CAIRO: Iraqi Prime Minister Adel Abdul Mahdi sought Egypt’s support for efforts to tackle extremist militants in the region during a visit to Cairo on Saturday, his first trip abroad since taking office in October.
After meeting Egyptian President Abdel Fattah El-Sisi, Abdul Mahdi highlighted “the importance of drying up the sources of terrorism” and said “cooperation between Egypt and Iraq will be essential for this matter,” according to an official statement.

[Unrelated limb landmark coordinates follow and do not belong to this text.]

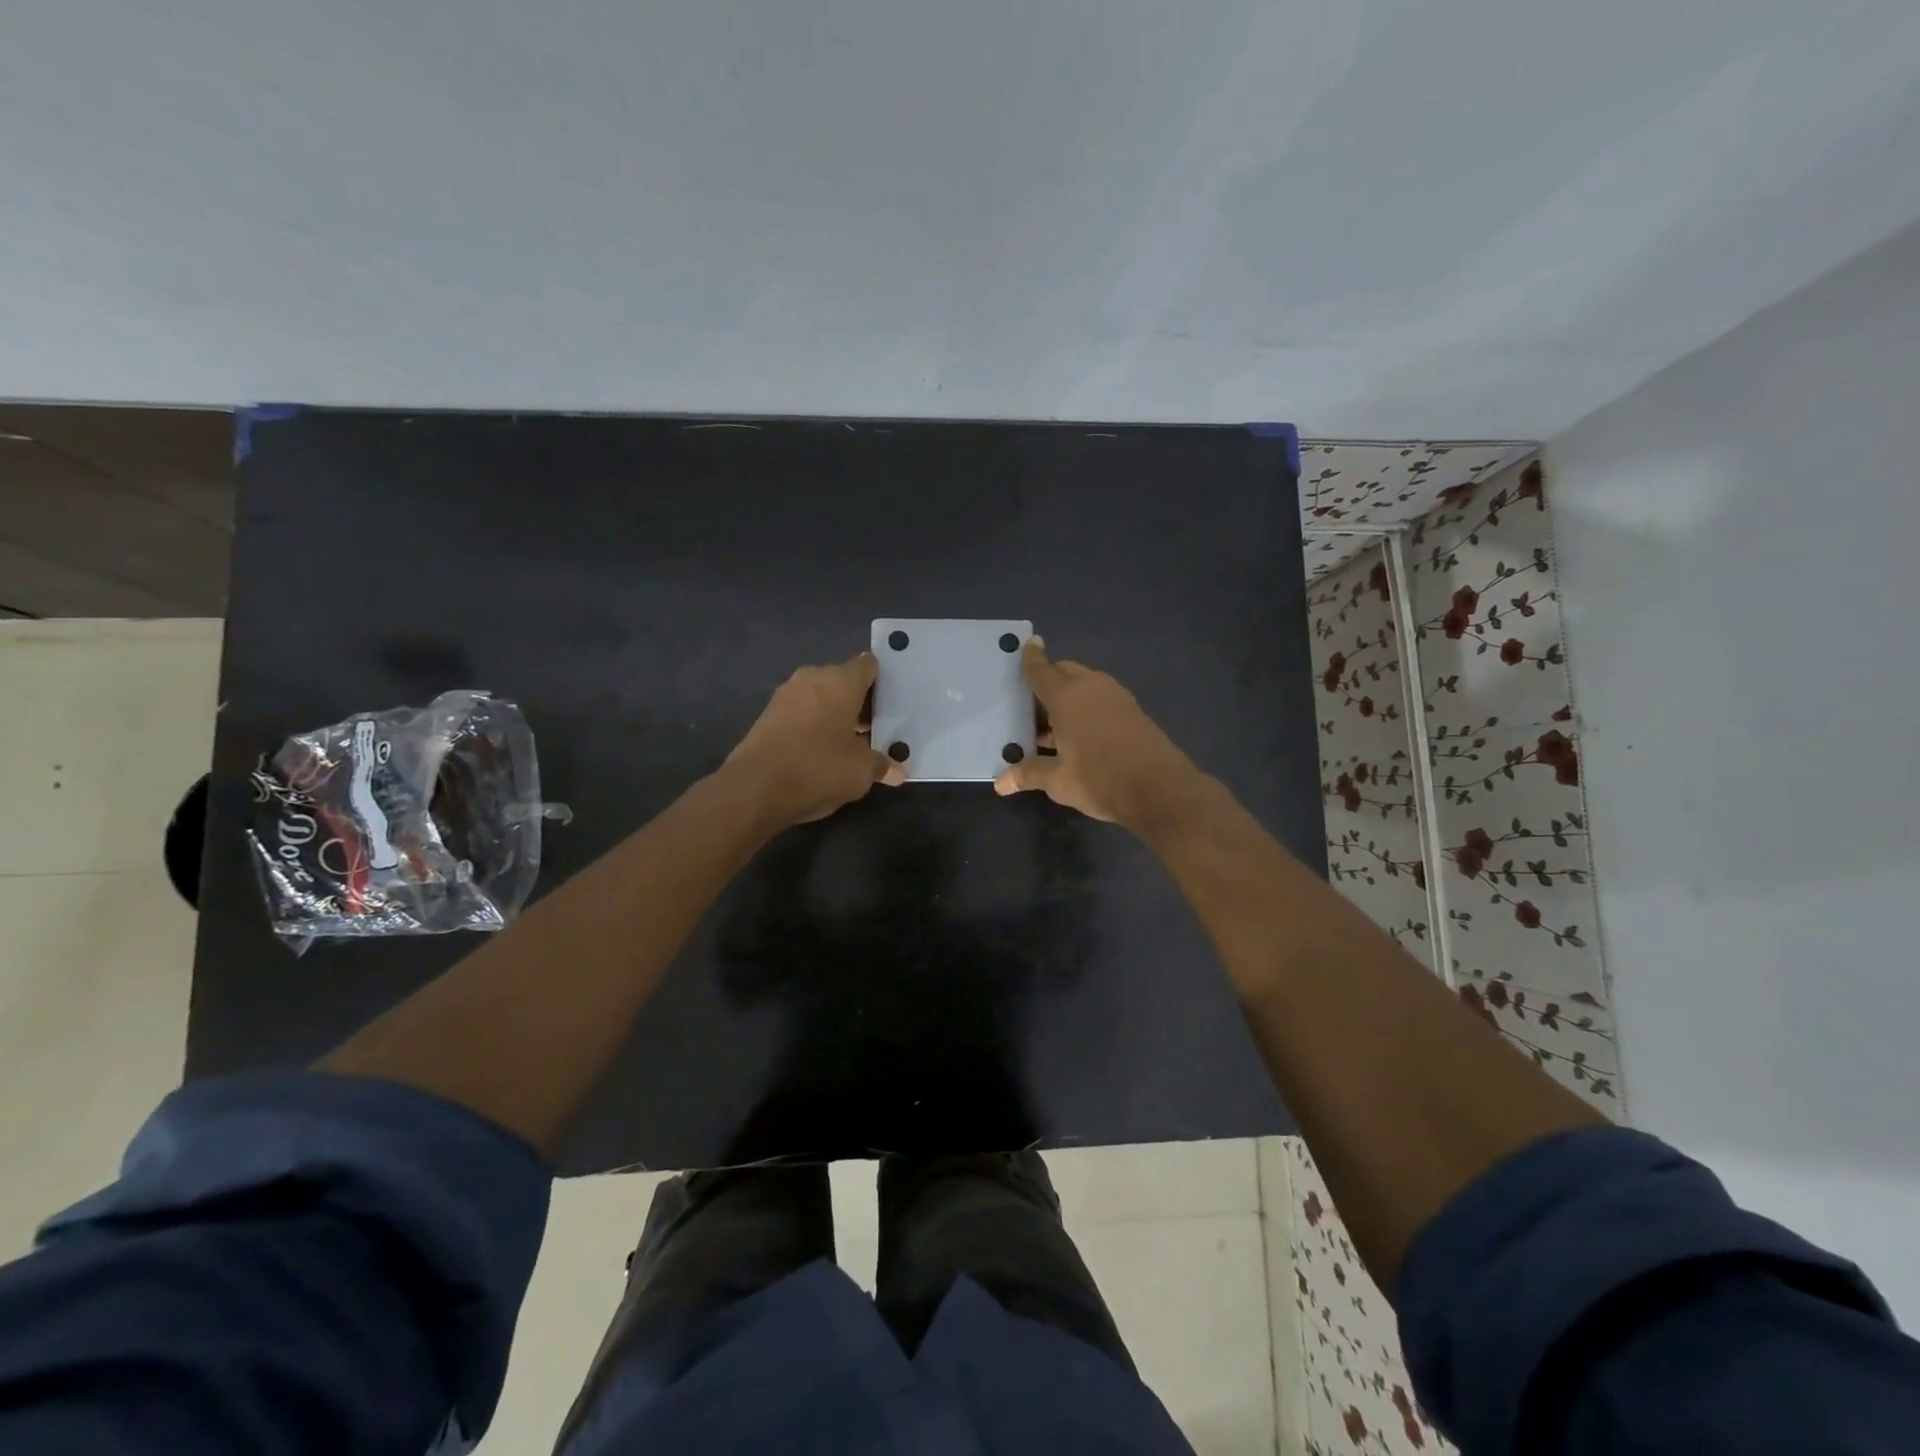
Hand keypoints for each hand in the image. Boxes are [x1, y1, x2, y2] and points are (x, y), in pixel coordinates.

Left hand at [723, 652, 904, 829]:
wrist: (755, 788)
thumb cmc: (818, 768)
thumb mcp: (860, 772)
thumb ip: (882, 765)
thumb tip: (898, 772)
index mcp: (841, 681)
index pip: (868, 665)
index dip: (881, 682)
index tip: (890, 704)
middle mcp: (812, 678)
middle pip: (844, 681)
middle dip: (859, 702)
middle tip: (875, 730)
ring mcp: (786, 694)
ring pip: (821, 697)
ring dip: (835, 714)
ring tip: (850, 743)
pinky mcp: (768, 714)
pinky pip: (801, 712)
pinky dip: (814, 725)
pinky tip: (821, 751)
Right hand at [993, 639, 1201, 830]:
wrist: (1160, 790)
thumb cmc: (1100, 779)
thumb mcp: (1059, 781)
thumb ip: (1029, 774)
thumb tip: (1000, 783)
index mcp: (1066, 697)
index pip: (1041, 670)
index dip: (1031, 658)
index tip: (1027, 643)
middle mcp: (1091, 687)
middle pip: (1064, 672)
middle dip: (1048, 680)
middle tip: (1031, 705)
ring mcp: (1116, 697)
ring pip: (1085, 684)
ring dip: (1068, 696)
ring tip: (1051, 725)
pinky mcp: (1133, 710)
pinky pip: (1101, 698)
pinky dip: (1086, 706)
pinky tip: (1079, 733)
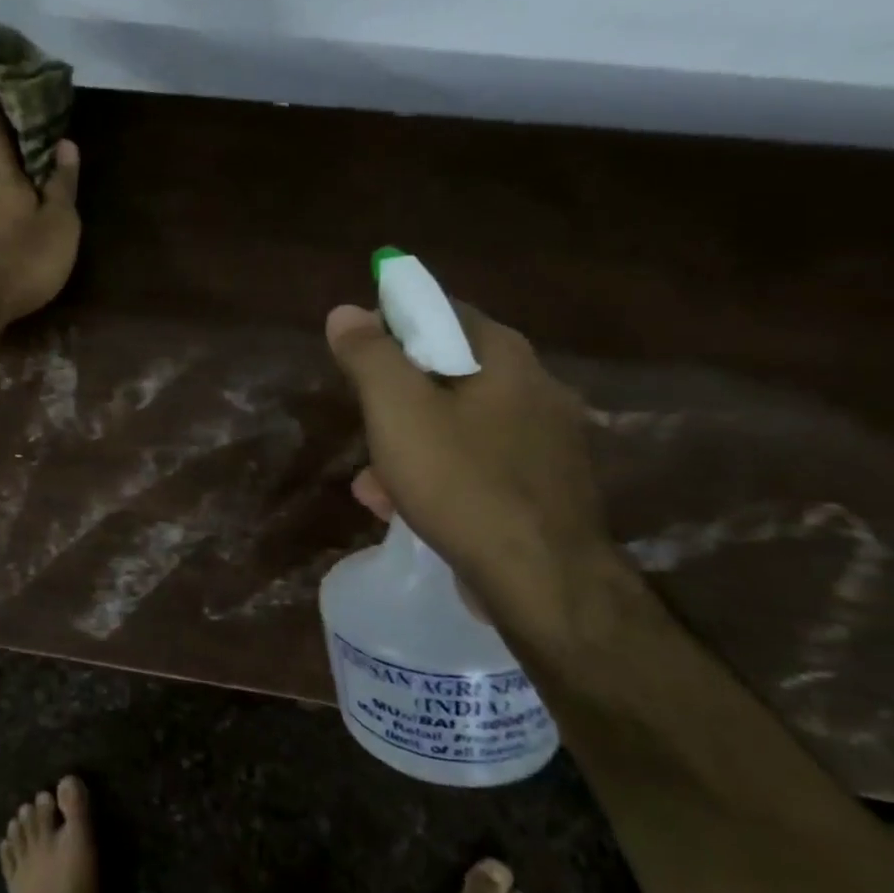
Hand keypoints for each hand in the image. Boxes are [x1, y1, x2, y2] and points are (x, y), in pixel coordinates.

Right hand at [326, 301, 614, 644]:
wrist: (542, 581)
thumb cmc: (461, 482)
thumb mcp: (397, 411)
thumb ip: (370, 356)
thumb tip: (345, 311)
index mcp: (505, 356)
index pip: (442, 311)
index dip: (393, 324)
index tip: (359, 356)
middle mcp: (536, 386)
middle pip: (448, 371)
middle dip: (395, 397)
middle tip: (364, 423)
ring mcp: (548, 440)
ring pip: (460, 423)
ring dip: (410, 443)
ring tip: (372, 484)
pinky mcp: (546, 485)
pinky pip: (479, 462)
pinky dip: (440, 474)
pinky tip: (406, 508)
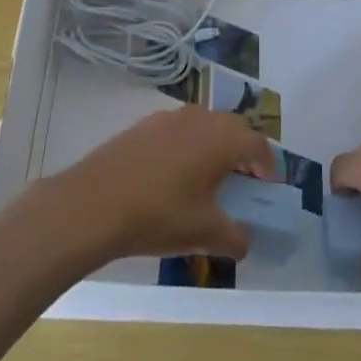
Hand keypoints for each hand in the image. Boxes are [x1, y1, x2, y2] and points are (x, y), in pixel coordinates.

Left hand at [39, 106, 276, 263]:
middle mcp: (199, 118)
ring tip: (206, 179)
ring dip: (212, 147)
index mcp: (222, 138)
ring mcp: (167, 118)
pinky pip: (176, 131)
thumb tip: (244, 242)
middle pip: (232, 128)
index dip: (267, 165)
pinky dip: (185, 148)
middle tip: (241, 181)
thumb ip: (234, 237)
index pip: (258, 143)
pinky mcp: (141, 125)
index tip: (267, 187)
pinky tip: (171, 177)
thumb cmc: (159, 214)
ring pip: (203, 126)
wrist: (93, 203)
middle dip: (241, 152)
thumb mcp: (204, 233)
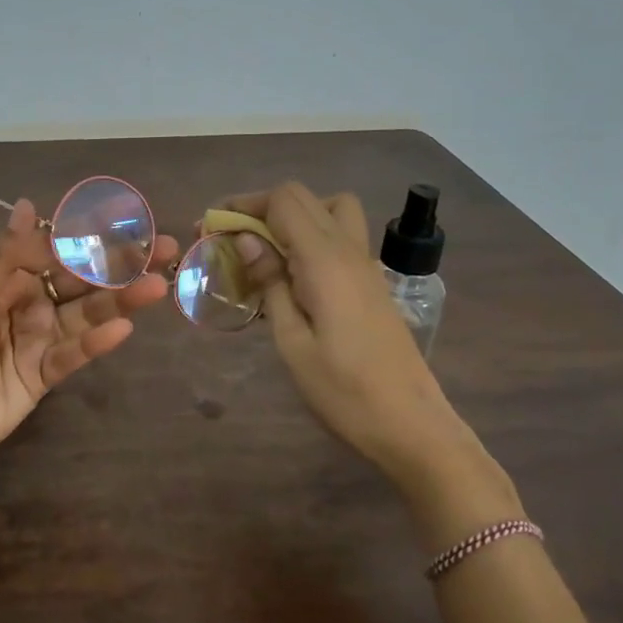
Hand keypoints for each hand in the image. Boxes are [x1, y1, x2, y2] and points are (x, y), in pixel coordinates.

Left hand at [0, 199, 180, 476]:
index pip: (55, 251)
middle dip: (119, 265)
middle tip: (164, 249)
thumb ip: (2, 257)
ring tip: (156, 287)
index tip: (127, 223)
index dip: (90, 237)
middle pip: (80, 281)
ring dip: (119, 300)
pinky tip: (123, 328)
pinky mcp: (44, 376)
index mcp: (5, 280)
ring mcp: (38, 340)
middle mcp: (27, 305)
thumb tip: (30, 204)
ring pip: (85, 315)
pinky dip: (97, 342)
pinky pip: (74, 354)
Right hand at [215, 183, 480, 489]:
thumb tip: (246, 241)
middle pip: (303, 197)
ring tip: (265, 250)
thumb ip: (270, 284)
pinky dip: (310, 237)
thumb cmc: (344, 391)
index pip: (284, 201)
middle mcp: (349, 250)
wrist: (411, 424)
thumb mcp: (292, 342)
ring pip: (329, 209)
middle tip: (228, 238)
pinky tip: (291, 275)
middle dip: (260, 207)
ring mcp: (366, 265)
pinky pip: (339, 236)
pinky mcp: (372, 282)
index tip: (211, 227)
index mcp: (326, 261)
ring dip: (292, 216)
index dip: (244, 204)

His comments came as US-backed forces said they had captured Daesh’s last shred of territory in eastern Syria at Baghouz, ending its territorial rule over a self-proclaimed caliphate straddling Syria and Iraq after years of fighting.
Though the defeat ends the group’s grip over the extremist quasi-state that it declared in 2014, it remains a threat.
Some Daesh fighters still hold out in Syria’s remote central desert and in Iraqi cities they have slipped into the shadows, staging sudden shootings or kidnappings and awaiting a chance to rise again.
The United States thinks the group’s leader, Abu Bakr Al-Baghdadi, is in Iraq.
Defeating militants in Egypt’s Sinai Peninsula and restoring security after years of unrest has been a key promise of El-Sisi, the general-turned-president who came to power a year after the military overthrew Islamist President Mohammed Mursi in 2013.
Egypt has fought an insurgency waged by a Daesh affiliate in North Sinai since 2013. Hundreds of members of the security forces have been killed.